Aside from being fatty, the sweet-smoky flavor in bacon and sausages is also salty.
To figure out the right combo of nutrients for your health goals, brainstorm the menus of your favorite food spots ahead of time with your Health Coach or Dietitian. They can help you figure out what to order that is balanced, nutritious, and meets your particular health needs.
Experiment with New Cuisines for New Healthy Takeout Ideas
Whether you’re going out to eat or ordering in, eating from a restaurant is an opportunity to try something new.
If it’s available in your area, try exploring foods outside of your culture. Many cuisines around the world, including Middle Eastern, Thai, Chinese, and Greek cuisines offer a wider variety of vegetarian meals and plant-based side dishes than most traditionally western cuisines.
So go ahead and try a food adventure to break up your routine and keep dinners interesting! Normally you are grocery shopping, meal-prepping, cooking, and cleaning up all the dishes when making a meal.
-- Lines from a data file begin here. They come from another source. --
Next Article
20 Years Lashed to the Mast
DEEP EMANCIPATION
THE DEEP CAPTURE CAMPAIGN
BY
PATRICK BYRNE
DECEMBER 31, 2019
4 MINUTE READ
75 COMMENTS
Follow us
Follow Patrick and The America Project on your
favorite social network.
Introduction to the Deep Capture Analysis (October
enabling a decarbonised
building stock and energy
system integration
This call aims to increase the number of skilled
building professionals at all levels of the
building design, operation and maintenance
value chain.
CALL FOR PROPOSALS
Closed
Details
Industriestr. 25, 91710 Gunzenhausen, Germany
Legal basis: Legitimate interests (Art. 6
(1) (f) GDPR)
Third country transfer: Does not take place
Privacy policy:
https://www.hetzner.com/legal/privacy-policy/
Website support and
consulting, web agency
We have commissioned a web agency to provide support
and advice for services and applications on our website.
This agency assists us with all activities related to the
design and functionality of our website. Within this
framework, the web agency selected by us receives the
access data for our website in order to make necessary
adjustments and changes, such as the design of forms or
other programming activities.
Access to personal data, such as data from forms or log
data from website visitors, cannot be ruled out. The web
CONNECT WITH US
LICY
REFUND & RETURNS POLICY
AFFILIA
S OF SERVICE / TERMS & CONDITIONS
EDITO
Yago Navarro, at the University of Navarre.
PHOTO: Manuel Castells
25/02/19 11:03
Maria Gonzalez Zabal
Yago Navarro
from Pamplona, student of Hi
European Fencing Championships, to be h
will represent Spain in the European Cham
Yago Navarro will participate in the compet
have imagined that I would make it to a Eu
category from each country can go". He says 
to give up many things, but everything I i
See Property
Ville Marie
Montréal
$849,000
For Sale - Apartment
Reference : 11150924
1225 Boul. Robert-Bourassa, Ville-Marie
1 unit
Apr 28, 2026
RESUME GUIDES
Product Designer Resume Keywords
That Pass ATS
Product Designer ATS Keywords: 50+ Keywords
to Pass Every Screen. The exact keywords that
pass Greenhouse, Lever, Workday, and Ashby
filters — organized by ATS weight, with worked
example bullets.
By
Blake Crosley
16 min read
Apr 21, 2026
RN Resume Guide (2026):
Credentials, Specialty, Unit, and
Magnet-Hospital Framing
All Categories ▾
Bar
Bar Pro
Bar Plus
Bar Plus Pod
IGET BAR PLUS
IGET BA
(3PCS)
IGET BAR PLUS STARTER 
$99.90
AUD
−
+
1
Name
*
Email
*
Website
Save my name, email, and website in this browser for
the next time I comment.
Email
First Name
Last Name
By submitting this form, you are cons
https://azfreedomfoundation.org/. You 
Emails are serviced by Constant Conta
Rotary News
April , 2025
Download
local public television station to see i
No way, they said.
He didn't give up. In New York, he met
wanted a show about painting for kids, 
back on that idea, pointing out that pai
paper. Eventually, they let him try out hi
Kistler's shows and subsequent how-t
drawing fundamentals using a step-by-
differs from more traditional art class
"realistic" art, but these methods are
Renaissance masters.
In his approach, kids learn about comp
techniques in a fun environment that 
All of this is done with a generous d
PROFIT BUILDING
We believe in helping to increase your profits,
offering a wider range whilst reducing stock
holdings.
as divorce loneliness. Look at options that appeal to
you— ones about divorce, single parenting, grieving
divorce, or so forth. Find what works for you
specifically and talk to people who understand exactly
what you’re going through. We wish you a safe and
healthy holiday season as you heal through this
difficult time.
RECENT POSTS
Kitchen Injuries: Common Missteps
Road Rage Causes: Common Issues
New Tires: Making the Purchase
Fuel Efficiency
Eating out is a chance to not only let someone else do most of the work, but also an opportunity to explore international flavors within your hometown!
Be Honest: How Hungry Are You?
Reading the menu, ordering, and eating before you get too hungry is a great general rule to follow. If you are making food decisions when hungry, you may resort to a few blunders:
You are more likely to order the more indulgent, higher-calorie foods.
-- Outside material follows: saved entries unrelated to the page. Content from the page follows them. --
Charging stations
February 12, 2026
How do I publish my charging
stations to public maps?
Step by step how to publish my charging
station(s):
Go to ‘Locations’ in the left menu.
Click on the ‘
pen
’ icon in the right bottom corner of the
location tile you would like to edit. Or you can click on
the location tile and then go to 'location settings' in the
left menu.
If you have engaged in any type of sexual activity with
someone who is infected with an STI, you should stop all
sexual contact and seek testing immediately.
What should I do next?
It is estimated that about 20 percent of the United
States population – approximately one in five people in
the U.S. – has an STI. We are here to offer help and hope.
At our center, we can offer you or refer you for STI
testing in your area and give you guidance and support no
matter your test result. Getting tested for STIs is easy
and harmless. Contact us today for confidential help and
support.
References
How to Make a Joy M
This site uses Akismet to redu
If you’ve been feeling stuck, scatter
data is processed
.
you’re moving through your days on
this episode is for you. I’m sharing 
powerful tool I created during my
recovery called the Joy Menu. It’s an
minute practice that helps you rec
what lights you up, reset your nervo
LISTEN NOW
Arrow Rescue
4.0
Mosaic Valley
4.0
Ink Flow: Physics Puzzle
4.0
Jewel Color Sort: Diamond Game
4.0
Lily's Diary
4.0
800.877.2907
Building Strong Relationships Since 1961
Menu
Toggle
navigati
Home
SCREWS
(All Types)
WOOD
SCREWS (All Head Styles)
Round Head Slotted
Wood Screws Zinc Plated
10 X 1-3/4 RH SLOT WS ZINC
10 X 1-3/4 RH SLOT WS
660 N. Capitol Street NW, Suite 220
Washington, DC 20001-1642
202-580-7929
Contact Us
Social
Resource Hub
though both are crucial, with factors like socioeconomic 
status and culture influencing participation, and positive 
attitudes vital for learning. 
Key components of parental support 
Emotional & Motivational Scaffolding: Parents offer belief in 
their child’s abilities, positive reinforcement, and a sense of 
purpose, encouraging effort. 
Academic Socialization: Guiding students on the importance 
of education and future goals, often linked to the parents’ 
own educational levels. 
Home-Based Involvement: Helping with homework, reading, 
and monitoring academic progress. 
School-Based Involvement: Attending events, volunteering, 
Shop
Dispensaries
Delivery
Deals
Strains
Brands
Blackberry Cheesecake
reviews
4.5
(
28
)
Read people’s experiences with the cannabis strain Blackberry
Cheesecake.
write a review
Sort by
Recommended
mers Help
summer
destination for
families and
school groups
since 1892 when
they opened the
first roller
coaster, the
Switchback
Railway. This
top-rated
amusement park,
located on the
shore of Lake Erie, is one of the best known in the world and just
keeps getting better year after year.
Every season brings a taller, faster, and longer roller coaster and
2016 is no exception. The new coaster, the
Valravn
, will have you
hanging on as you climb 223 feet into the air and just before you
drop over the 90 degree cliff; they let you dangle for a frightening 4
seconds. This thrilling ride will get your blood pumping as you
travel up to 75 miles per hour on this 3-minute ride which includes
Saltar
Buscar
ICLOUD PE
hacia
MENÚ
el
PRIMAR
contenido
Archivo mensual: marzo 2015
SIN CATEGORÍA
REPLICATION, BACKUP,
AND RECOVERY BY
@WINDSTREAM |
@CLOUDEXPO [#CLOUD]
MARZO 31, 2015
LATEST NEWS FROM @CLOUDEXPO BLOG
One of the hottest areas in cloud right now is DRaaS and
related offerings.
You are more likely to order too much.
You’re more likely to eat past fullness and binge.
You are more likely to rush the meal, eat too fast, and may not enjoy your food.
Try to be mindful of what you are eating - eat slowly, savor the food, and pay attention to the flavors. Doing this can also help activate your parasympathetic nervous system, and improve digestion. If you are in a rush or eating while driving, try pausing for a few minutes to take some deep breaths and be in the moment with your meal. Sometimes all it takes are a few moments of mindfulness.
Sometimes overeating happens, or a less-than-perfect meal is all we can get. That’s okay, don’t feel guilty about it. Focus on the positives about your meal, eat and try to enjoy it. But also be aware of how it made you feel (even if that feeling is a combination of guilt and satisfaction). Look at your next meal as a chance to eat something more balanced, or plan your day, exercise, and other meals to accommodate that scenario.